─── 文本段落 ───

分支定界法

分支定界法的思想是：首先确定目标值的上下界，边搜索边减掉搜索树的某些支，提高搜索效率。

原文见：http://it.pjschool.com.cn/Article/ArticleShow.asp?ArticleID=231

例1：设有A,B,C,D,E 5人从事j1,j2,j3,j4,j5 5项工作每人只能从事一项,它们的

效益表如下:

　 j1 j2 j3 j4 j5 A 13 11 10 4 7 B 13 10 10 8 5 C 5 9 7 7 4 D 15 12 10 11 5 E 10 11 8 8 4

求最佳安排,使效益最高？

 

原文代码重写如下，希望增加点可读性。

 

program PlanJob;

const MAX_SIZE = 20;

type
  TIntArray = array[1..MAX_SIZE] of Integer;
  PNode = ^Node;
  Node = record
    Job2Man: TIntArray;     // Job2Man[n] = m, job-n assign to person-m
    Man2Job: TIntArray;    // Man2Job[n] = m, person-n assign to job-m
    UpperVal: Integer; // upper value
    JobsDep: Integer;   // jobs decided, as search depth
    Next: PNode;
  end;

var
   CurNode: PNode;      // Current node
   NewNode: PNode;      // New branch node
   DelNode: PNode;      // for delete
   GoalNode: PNode;     // the goal
   GoalMaxVal: Integer; // goal max value
   CurMan, CurJob: Integer;     // Current Man and Job of current Node

   Size: Integer;       // Person number, also task number
   Values: array[1..MAX_SIZE, 1..MAX_SIZE] of Integer;

function CalUpperValue(ANode: PNode): Integer;
var
  Res: Integer;
  Man, Job: Integer;
  JobMaxVal: Integer;
begin
  Res := 0;
  with ANode^ do
  begin
    for Job := 1 to Size do
    begin
      if Job <= JobsDep then
      begin
        Man := Job2Man[Job];
        Res := Res + Values[Man, Job];
        Continue;
      end;

      // else find the max value for Job
      JobMaxVal := 0;
      for Man := 1 to Size do
      begin
        if (JobMaxVal < Values[Man,Job]) and (Man2Job[Man] = 0) then
          JobMaxVal := Values[Man,Job];
      end;
      Res := Res + JobMaxVal;
    end;    // for Job
  end;    // with ANode^
  CalUpperValue := Res;
end;

function InitNode(): PNode;
var
  Man, Job: Integer;
  FInput: Text;
  Res: PNode;
begin
  Assign(FInput, 'input.txt');
  Reset(FInput);
  Read(FInput, Size);
  Readln(FInput);
  for Man := 1 to Size do
  begin
    for Job := 1 to Size do
      Read(FInput, Values[Man,Job]);
    Readln(FInput);
  end;

  New(Res);
  with Res^ do
  begin
    for Man := 1 to Size do
    begin
      Man2Job[Man] := 0;
      Job2Man[Man] := 0;
    end;
    JobsDep := 0;
    UpperVal := CalUpperValue(Res);
    Next := nil;
  end;
  InitNode := Res;
end;

procedure Insert(ANode: PNode; From: PNode);
var
  PrevNode, NextNode: PNode;
begin
  NextNode := From;
  repeat
    PrevNode := NextNode;
    NextNode := PrevNode^.Next;
  until (NextNode = nil) or (ANode^.UpperVal >= NextNode^.UpperVal);
  PrevNode^.Next := ANode;
  ANode^.Next := NextNode;
end;

procedure PrintNode(ANode: PNode);
var
  Man, Job: Integer;
  AllJobAssigned: Boolean;
begin
  AllJobAssigned := true;
  for Job := 1 to Size do
  begin
    Man := ANode^.Job2Man[Job];
    if 0 <> Man then
      Writeln('Job ', Job, ' assign to man ',
        Man, ', value ', Values[Man, Job])

───

◆ 简短任务: 从上面讲分支定界法的文本停下的地方起，把它续写下去。 后面的条目出自另一来源。

─── 数据摘录 ───

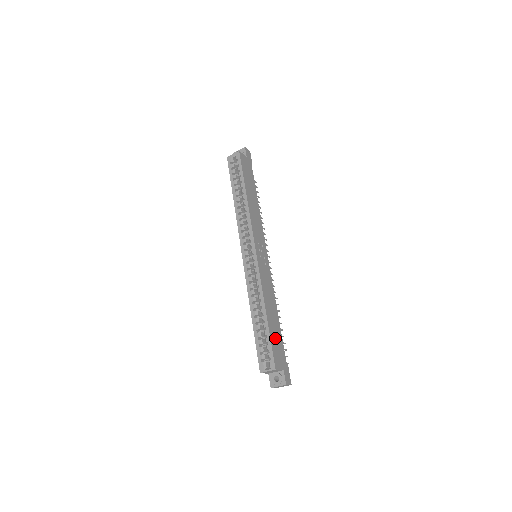
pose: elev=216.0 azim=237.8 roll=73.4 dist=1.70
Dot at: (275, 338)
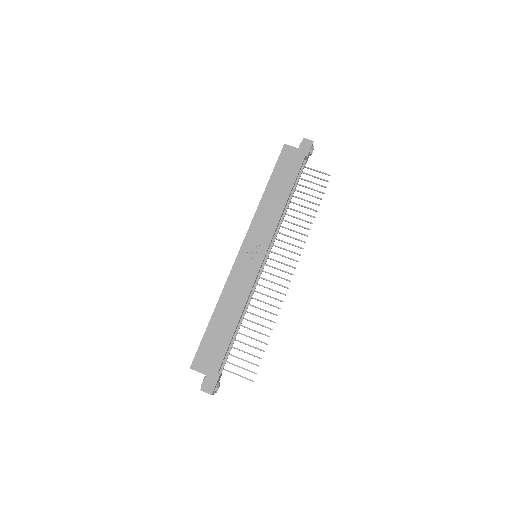
Dot at: (213, 340)
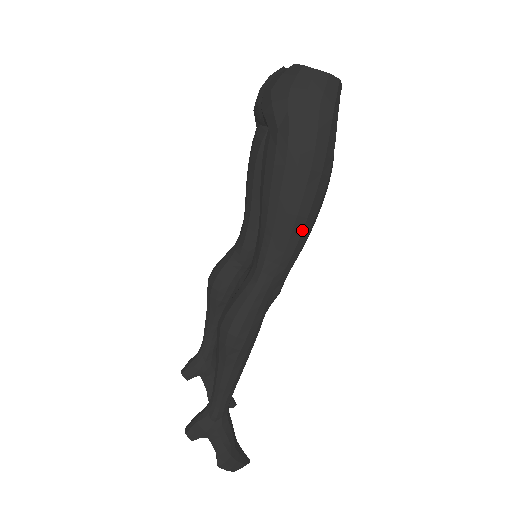
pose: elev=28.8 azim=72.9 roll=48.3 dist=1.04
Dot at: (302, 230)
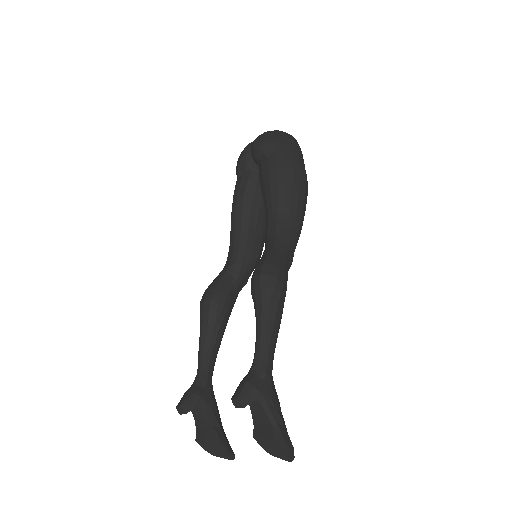
Dot at: (302, 211)
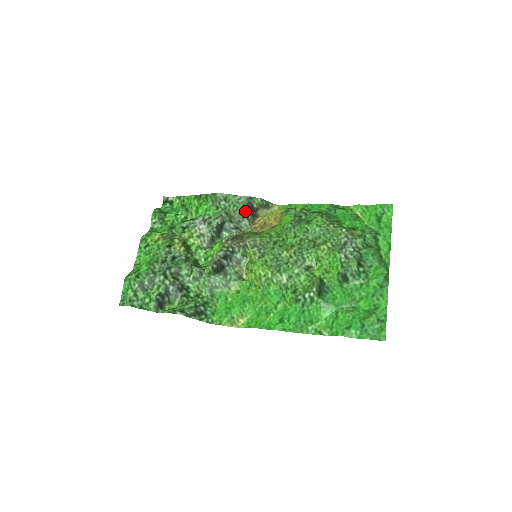
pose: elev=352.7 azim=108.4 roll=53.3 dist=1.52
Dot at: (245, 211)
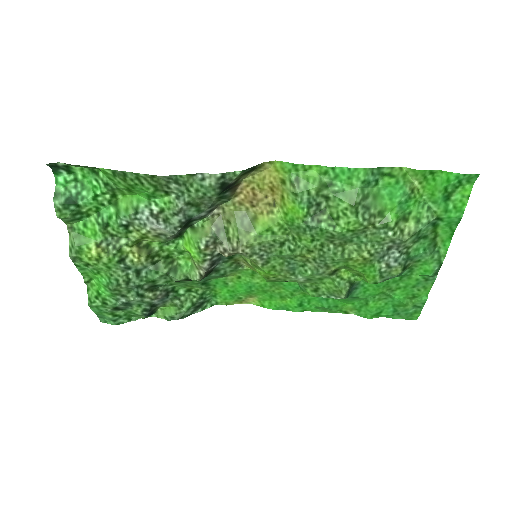
Dot at: (219, 195)
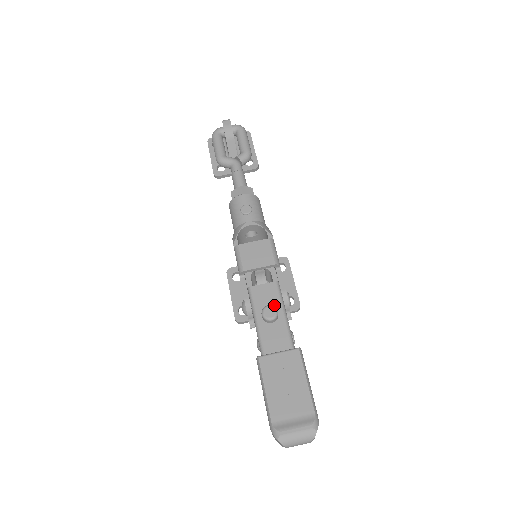
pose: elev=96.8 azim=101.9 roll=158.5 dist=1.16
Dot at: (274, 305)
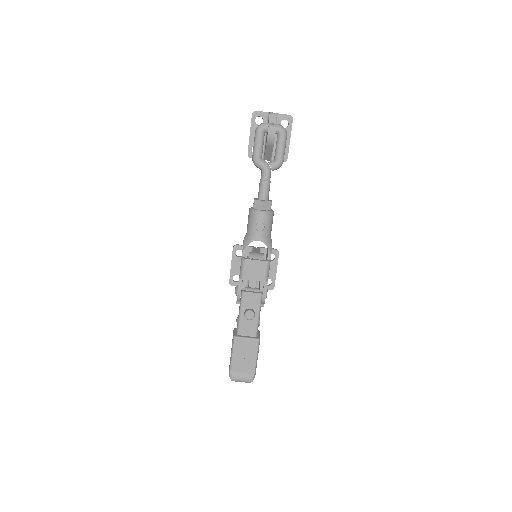
Dot at: (254, 308)
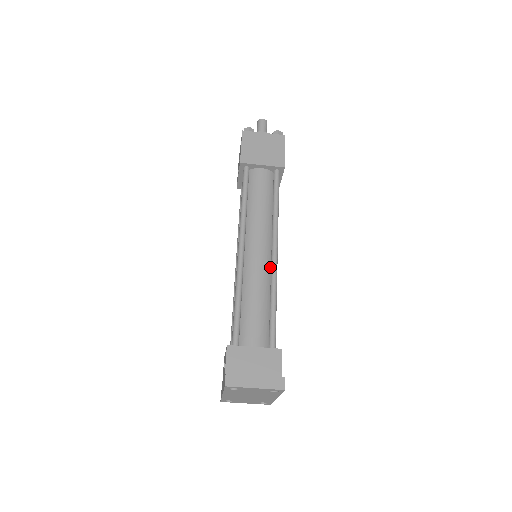
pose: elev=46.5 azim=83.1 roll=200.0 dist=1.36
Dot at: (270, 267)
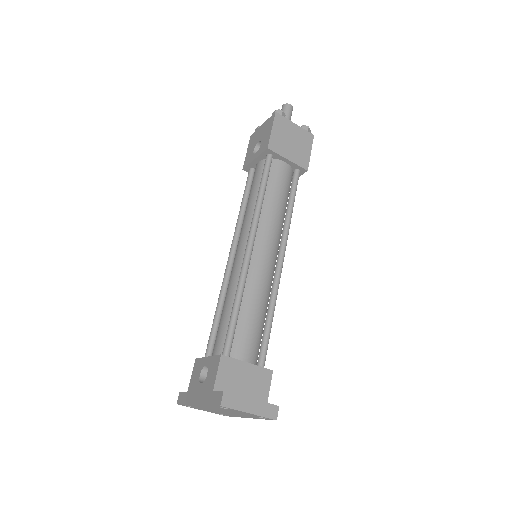
Dot at: (272, 275)
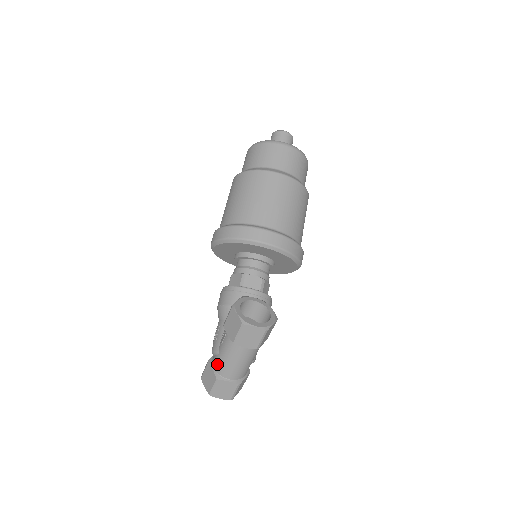
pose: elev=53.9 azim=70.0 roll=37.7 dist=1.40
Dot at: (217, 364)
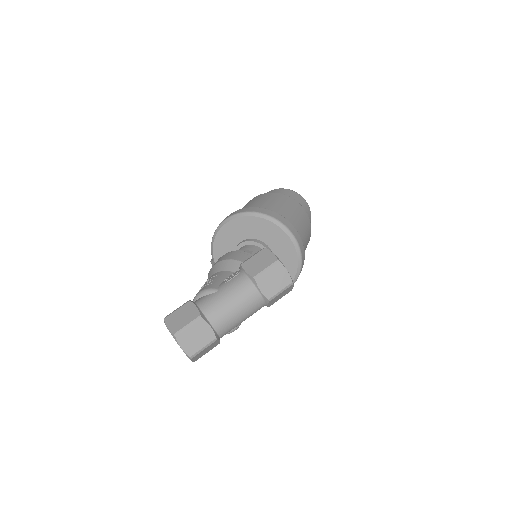
Dot at: (207, 302)
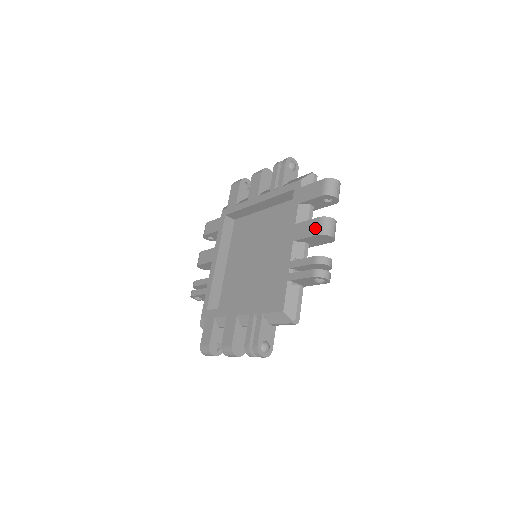
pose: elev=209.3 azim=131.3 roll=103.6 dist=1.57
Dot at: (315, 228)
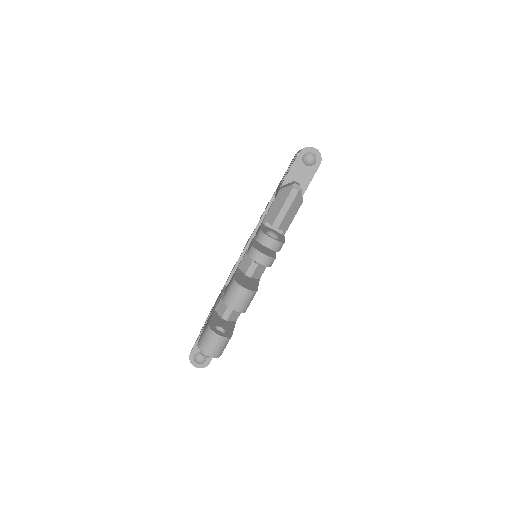
Dot at: occluded
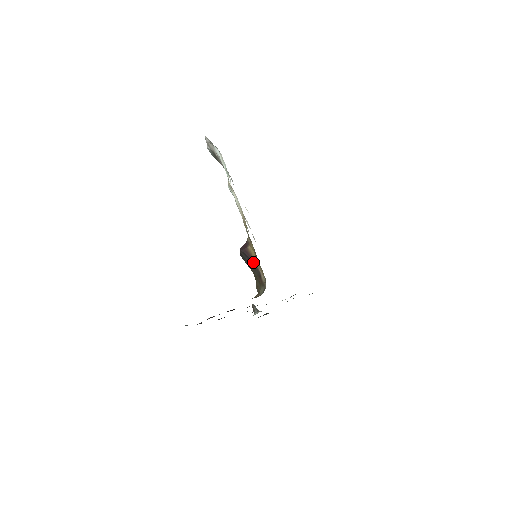
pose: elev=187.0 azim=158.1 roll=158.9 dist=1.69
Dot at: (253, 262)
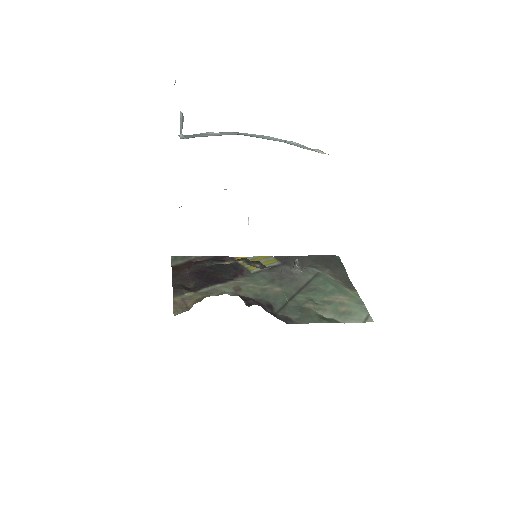
Dot at: occluded
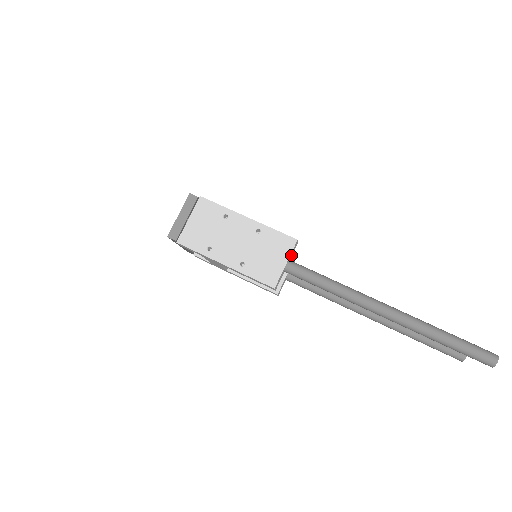
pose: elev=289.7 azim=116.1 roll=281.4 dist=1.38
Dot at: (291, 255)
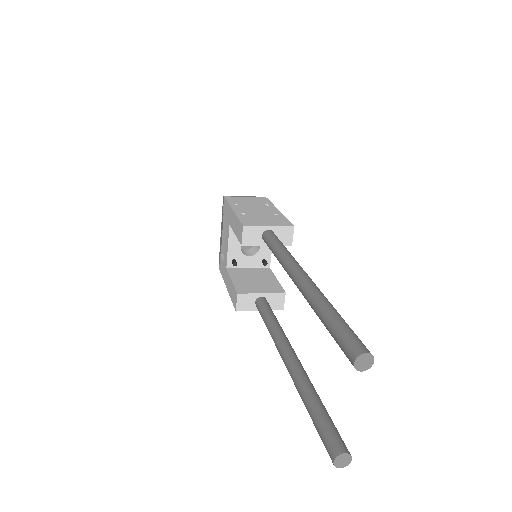
Dot at: (279, 239)
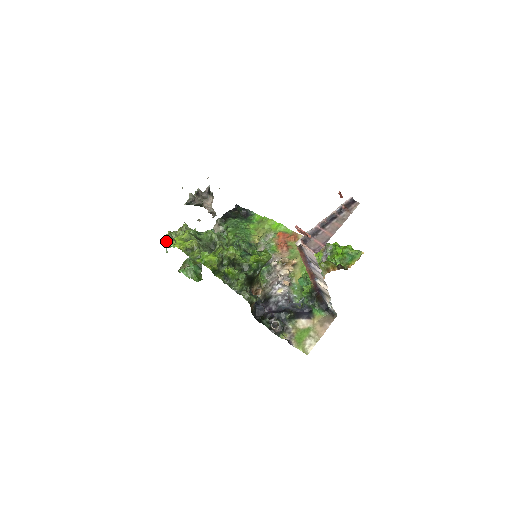
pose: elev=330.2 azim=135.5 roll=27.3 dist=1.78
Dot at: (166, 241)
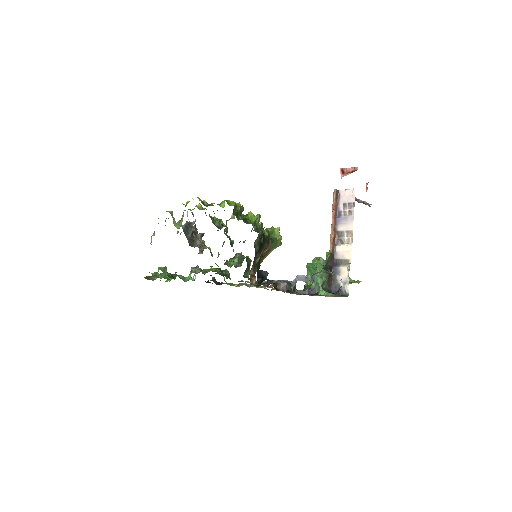
Dot at: (169, 212)
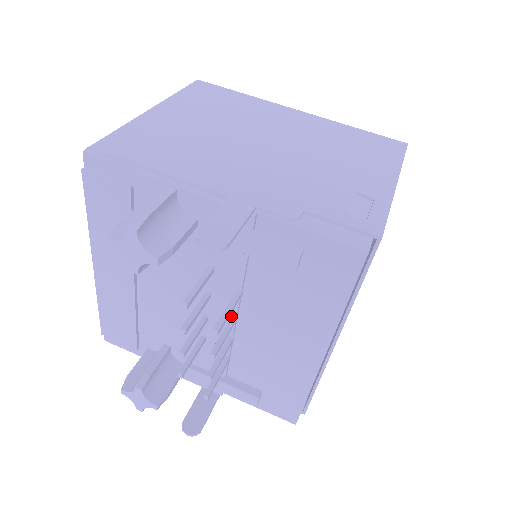
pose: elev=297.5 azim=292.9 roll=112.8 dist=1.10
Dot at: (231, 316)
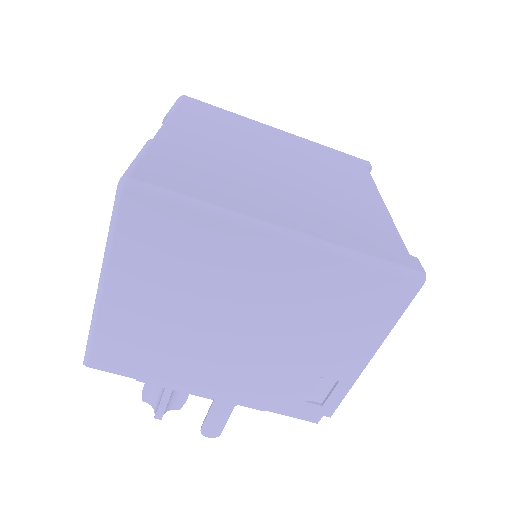
Dot at: occluded
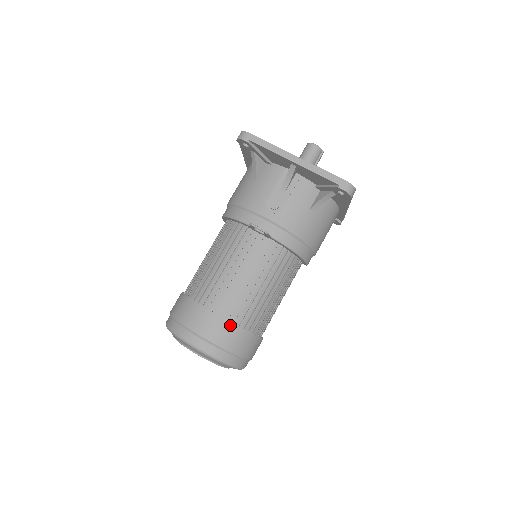
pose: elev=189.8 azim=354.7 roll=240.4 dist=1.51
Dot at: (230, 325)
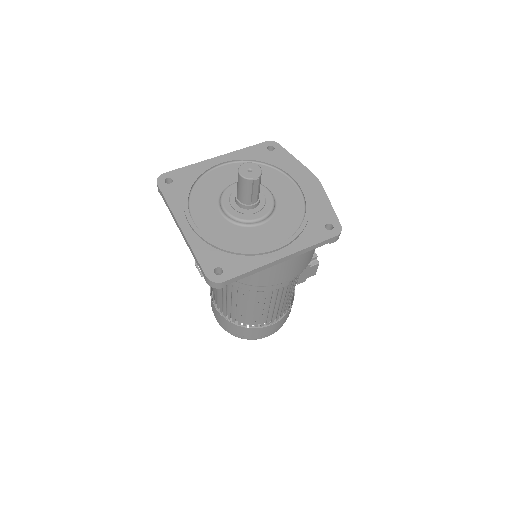
Dot at: (224, 319)
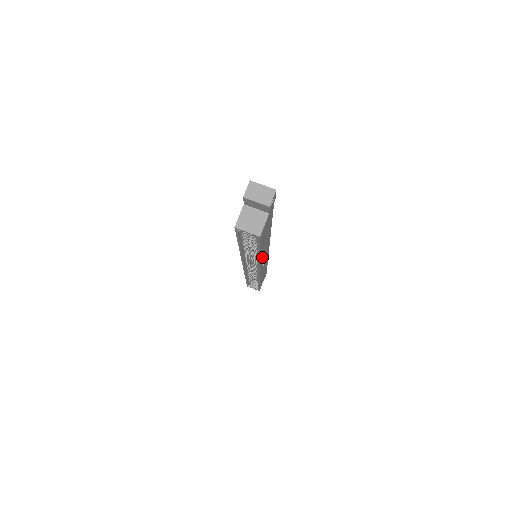
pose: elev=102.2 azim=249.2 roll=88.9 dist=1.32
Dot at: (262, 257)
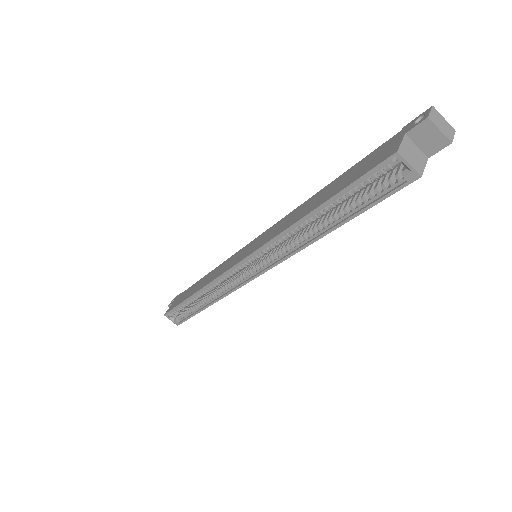
Dot at: occluded
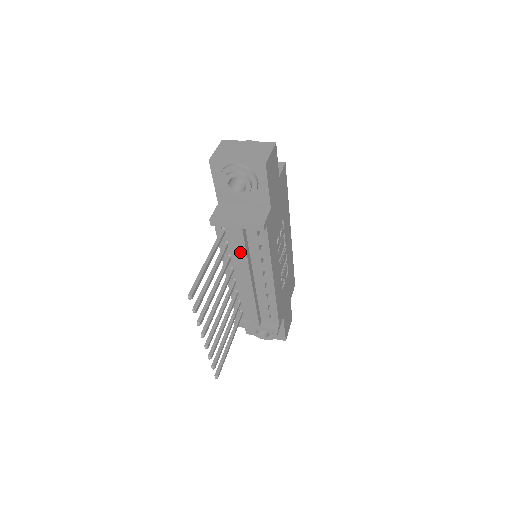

───

◆ 书面回答:
    else
      AllJobAssigned := false;
  end;
  Writeln;
  if AllJobAssigned then
    Writeln('Value = ', ANode^.UpperVal)
  else
    Writeln('UpperVal = ', ANode^.UpperVal);
end;

begin
  CurNode := InitNode();
  GoalMaxVal := 0;

  repeat
    CurJob := CurNode^.JobsDep + 1;
    for CurMan := 1 to Size do
    begin
      if CurNode^.Man2Job[CurMan] <> 0 then
        Continue;

      // New search branch
      New(NewNode);
      NewNode^ := CurNode^;
      NewNode^.JobsDep := CurJob;
      NewNode^.Man2Job[CurMan] := CurJob;
      NewNode^.Job2Man[CurJob] := CurMan;
      NewNode^.UpperVal := CalUpperValue(NewNode);

      if NewNode^.UpperVal < GoalMaxVal then
        Dispose(NewNode)        // discard this branch if smaller than limit
      else
        Insert(NewNode, CurNode);

      if CurJob < Size then Continue;   // for CurMan

      // all job assigned, update goal
      if NewNode^.UpperVal > GoalMaxVal then
      begin
        GoalNode := NewNode;
        GoalMaxVal := GoalNode^.UpperVal
      end;  // if
    end;    // for CurMan

    DelNode := CurNode;
    CurNode := CurNode^.Next;
    Dispose(DelNode);
  until (CurNode^.UpperVal <= GoalMaxVal)
    or (CurNode = nil);    // end of repeat

  PrintNode(GoalNode);
  Readln;
end.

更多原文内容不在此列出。